Benedictine nuns.jpg

ZENIT: Can we then speak of
a reflection from a holistic-rational perspective?

Sister Bracamontes: The
Benedictine way leads to a process of integration that embraces the different
dimensions of the human conscience: cognitive (the mind), affective (the
heart), ethics and morals (the will and all its capacities), religious (the
soul).

This integration enables us to love in a unified way and it is the
condition to advance on the path of conversion. “However, the workshop
where we must practice all these things diligently is the enclosure of the
monastery and stability in the community” (Rule of Benedict, 4.78). The
monastic dynamic animates the processes of integration in those who live in the
“monastery,” which is the place where we ask God with the most
insistent prayers to bring to completion the divine work of our lives: that
they all may be one.

If we persevere, trying to live in the
“conversatio,” the experience of God’s unconditional love gradually
integrates all the dimensions of our being, and thus we become unified in
ourselves and in the diversity and plurality that characterizes us. The result
of all this is that we live with transparency and consistency, that we do not
separate our judgments from our feelings, or our conduct from our belief. In
this way, our integrity and social and personal responsibility will not allow
us “to say one thing and do another,” or to establish ourselves in a
life of contradictions and inconsistencies.

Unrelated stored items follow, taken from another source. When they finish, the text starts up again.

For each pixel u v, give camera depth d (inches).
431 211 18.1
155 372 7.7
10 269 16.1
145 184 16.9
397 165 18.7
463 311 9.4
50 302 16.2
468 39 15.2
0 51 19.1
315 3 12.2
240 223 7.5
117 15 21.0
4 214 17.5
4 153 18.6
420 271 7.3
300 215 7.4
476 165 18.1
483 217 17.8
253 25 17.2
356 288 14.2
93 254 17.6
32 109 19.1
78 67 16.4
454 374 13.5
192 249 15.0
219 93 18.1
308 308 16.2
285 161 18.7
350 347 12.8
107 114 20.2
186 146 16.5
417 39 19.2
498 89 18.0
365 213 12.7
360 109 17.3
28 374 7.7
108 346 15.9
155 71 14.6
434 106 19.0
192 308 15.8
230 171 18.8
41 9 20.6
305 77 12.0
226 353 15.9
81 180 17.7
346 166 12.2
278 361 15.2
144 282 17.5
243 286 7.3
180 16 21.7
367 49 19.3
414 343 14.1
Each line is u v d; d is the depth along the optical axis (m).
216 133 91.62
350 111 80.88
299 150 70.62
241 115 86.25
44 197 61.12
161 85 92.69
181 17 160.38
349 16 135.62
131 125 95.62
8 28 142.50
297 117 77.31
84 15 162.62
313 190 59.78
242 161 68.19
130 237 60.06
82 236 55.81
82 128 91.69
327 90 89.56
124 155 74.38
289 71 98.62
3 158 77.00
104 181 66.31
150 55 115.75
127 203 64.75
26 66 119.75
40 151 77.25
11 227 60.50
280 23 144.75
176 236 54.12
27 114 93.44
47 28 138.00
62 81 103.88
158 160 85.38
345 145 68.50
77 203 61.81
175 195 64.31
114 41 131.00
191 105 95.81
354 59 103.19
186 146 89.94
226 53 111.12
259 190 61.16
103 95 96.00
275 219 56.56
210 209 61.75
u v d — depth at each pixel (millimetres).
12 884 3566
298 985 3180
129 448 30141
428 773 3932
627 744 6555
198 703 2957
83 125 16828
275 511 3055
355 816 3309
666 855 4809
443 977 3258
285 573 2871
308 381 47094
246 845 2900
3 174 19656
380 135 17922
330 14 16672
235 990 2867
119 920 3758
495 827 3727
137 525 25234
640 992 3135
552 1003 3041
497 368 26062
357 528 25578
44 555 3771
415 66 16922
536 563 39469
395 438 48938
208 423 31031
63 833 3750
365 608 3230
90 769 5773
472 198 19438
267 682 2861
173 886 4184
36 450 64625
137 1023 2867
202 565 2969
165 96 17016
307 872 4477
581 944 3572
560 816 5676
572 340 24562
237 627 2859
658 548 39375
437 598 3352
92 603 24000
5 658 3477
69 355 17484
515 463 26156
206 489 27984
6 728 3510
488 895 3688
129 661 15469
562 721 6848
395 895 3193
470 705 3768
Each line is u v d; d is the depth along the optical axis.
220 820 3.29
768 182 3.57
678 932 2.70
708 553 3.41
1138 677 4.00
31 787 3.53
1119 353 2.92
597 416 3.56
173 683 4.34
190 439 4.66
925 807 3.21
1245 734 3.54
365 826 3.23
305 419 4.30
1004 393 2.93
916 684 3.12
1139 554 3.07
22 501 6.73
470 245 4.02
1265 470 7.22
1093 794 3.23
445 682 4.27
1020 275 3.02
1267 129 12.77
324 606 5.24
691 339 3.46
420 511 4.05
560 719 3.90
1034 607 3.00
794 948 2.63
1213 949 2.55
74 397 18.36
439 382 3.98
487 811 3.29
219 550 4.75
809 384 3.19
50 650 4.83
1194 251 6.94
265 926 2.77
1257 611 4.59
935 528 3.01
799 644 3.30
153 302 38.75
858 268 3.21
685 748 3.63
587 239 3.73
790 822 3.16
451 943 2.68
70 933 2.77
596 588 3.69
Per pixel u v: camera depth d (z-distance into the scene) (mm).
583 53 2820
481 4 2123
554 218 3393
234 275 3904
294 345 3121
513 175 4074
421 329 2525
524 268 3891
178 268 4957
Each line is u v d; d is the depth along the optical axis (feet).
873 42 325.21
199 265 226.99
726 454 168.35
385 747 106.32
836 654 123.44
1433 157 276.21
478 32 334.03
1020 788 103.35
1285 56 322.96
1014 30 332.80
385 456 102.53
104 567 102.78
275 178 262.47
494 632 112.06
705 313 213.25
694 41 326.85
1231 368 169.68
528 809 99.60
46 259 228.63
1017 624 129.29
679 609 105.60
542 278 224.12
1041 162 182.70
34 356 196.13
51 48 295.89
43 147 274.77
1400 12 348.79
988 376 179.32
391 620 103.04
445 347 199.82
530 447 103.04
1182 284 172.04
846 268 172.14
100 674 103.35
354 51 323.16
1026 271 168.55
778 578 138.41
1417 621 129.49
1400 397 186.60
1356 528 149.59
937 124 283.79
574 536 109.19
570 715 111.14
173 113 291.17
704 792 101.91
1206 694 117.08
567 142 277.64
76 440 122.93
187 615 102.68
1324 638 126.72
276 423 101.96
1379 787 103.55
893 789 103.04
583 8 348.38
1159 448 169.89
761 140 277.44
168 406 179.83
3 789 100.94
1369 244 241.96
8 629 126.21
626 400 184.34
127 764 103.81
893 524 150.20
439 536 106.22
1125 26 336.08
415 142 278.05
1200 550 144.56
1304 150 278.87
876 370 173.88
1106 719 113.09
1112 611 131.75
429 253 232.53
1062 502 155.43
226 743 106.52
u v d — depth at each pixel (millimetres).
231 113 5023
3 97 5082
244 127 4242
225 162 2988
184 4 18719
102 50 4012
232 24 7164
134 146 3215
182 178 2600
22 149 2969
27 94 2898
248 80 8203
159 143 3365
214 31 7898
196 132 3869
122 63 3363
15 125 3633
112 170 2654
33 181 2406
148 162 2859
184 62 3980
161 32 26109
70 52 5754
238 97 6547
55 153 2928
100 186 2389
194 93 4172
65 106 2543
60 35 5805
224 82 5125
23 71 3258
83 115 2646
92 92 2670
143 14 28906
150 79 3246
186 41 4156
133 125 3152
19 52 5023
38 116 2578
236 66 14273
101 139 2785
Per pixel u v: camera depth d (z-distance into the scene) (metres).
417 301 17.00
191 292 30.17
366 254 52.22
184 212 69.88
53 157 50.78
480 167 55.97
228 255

ZENIT: At present the Church is
facing difficult moments. Does it call for hope?

Sister Bracamontes: Obviously.
I think that some sectors of the Church have slipped up in the dialogue with
the signs of the times that was so encouraged by the Second Vatican Council.

Those
signs have revealed that for centuries, both in the society as well as the
Church, efforts were dedicated to contain diversity and plurality, so
characteristic of humanity. There are many human groups, with different views
of reality; they are arriving on the first plane and ask that they be
recognized, respected and integrated. The new methods of understanding and of
discovery of humanity leave antiquated the old systems of relationship based on
dominion, submission and marginalization. These systems of the past considered
some human beings superior to others, based on race, gender, social class,
ideology, religion, etc.

In face of a clearer awareness of the common dignity
of all human beings, the absence of dialogue between those who are open to the
signs of the times and those who continue to adhere to visions of the past and
close their mind and heart to the historic change that we are experiencing,
calls for hope.

From a perspective of faith, we are conscious and are convinced
that the whole of humanity, with its differences, has been created with equal
dignity in the divine image and likeness. We are children of God and sisters
and brothers among ourselves in Christ, who is our peace (Ephesians 2:14), and
in him all discrimination and marginalization is overcome (Galatians 3:26-28).
From this awareness we hear the call and we open ourselves with wisdom and
maturity to our world with its urgent need to recognize diversity, to promote
integration and to encourage dialogue and participation. Hence, many challenges
arise.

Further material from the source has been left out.